Each manufacturer’s name below is linked to the applicable policy document for reference. Covered entities should review the full policy to confirm current requirements, submission timing, state exemptions, and impacted products.
| Manufacturer | Effective Date |
|---|---|
| Exelixis | Oct. 1, 2025 |
| Eli Lilly | Feb. 1, 2026 |
| Novo Nordisk | Apr. 1, 2026 |
| AstraZeneca | May 1, 2026 |
| Bristol Myers Squibb | May 1, 2026 |
| Biogen | June 1, 2026 |
| UCB | June 1, 2026 |
| Amgen | June 1, 2026 |
| Sanofi | June 15, 2026 |
| GSK | July 1, 2026 |
Why This Matters
For covered entities, these requirements create a growing operational and compliance burden. Submitting claims data often requires coordination across TPAs, contract pharmacies, in-house pharmacies, billing systems, wholesalers, and compliance teams.
This becomes especially complex when requirements extend beyond traditional contract pharmacy claims and into mixed-use, in-house, or medical benefit workflows. Covered entities may need to determine where each required data element lives, who is responsible for preparing the submission, and how the organization will document decisions around data sharing.
Covered entities should also continue to evaluate manufacturer requests carefully to ensure any data shared aligns with HIPAA, 340B requirements, state law, internal policies, and vendor agreements.
Policy Details Remain Manufacturer-Specific
Even though these policies are part of a larger trend, the details are not identical across manufacturers. Effective dates, required data fields, submission timelines, impacted products, and state exemptions may vary.
Covered entities should avoid applying one manufacturer’s requirements across the board. Each policy should be reviewed separately, especially when determining whether a requirement applies to a specific covered entity, contract pharmacy arrangement, in-house pharmacy, or medical benefit workflow.
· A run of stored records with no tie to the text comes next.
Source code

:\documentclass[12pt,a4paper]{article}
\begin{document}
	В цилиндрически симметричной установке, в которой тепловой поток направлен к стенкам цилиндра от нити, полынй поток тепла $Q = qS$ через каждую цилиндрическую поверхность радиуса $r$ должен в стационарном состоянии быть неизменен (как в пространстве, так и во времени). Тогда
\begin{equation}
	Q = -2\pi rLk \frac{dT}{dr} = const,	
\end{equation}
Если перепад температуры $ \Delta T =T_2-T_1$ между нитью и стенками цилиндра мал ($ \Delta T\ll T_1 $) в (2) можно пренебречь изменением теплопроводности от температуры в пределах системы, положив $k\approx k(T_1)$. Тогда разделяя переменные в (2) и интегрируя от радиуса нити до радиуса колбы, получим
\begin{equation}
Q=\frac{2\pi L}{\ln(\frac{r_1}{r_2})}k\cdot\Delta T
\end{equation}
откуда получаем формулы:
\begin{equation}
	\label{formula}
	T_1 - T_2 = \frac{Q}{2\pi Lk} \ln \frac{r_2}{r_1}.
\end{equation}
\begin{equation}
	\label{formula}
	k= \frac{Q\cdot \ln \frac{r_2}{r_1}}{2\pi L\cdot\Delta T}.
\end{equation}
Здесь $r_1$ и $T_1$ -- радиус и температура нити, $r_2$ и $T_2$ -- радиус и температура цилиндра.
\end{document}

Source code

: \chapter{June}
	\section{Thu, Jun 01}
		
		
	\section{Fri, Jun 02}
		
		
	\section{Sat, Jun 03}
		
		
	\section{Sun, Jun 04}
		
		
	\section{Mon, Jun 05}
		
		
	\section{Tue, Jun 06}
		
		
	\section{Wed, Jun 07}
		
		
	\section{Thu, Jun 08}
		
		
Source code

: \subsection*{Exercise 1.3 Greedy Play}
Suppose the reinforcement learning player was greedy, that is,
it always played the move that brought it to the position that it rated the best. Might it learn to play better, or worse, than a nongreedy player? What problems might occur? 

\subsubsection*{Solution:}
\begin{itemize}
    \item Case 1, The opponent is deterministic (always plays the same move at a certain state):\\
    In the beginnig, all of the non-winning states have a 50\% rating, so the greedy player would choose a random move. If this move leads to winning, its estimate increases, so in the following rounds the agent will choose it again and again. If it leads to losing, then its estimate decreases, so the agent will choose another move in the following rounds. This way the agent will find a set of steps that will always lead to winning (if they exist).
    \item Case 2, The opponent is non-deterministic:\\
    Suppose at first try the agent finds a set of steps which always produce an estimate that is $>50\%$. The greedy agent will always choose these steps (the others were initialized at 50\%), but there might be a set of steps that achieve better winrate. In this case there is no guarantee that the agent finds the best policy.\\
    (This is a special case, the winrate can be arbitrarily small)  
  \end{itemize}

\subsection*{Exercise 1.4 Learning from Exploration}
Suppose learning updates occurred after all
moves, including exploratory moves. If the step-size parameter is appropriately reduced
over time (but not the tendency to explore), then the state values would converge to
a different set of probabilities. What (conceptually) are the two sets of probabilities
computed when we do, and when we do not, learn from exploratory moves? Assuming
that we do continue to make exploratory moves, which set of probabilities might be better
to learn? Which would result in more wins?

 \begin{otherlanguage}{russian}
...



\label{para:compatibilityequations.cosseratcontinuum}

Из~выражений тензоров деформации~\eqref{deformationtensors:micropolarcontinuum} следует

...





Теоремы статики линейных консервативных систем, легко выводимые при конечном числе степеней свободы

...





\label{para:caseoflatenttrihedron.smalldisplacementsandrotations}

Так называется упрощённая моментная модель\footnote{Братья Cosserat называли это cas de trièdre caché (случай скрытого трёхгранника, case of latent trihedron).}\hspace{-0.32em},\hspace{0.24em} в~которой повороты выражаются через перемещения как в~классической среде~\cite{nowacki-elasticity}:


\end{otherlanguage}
What Covered Entities Should Do Now
Covered entities should maintain a current tracking process for manufacturer requirements, including:
- Effective dates
- Impacted products
- Required data fields
- First submission deadlines
- Ongoing submission cadence
- State exemptions
- Vendor responsibilities
- Internal documentation of data-sharing decisions
Covered entities should also confirm where each required data element comes from, who is responsible for preparing the submission, and how the organization will review requests before data is shared.
Moving Forward
The continued expansion of claims’ data requirements shows that this is becoming a broader manufacturer strategy, not a short-term exception. As more manufacturers adopt similar requirements, covered entities will need a reliable process for reviewing requests, validating data, coordinating with vendors, and documenting compliance decisions.
The best next step is to stay current, review each manufacturer’s requirements individually, and build a consistent internal workflow before these requests become even more difficult to manage.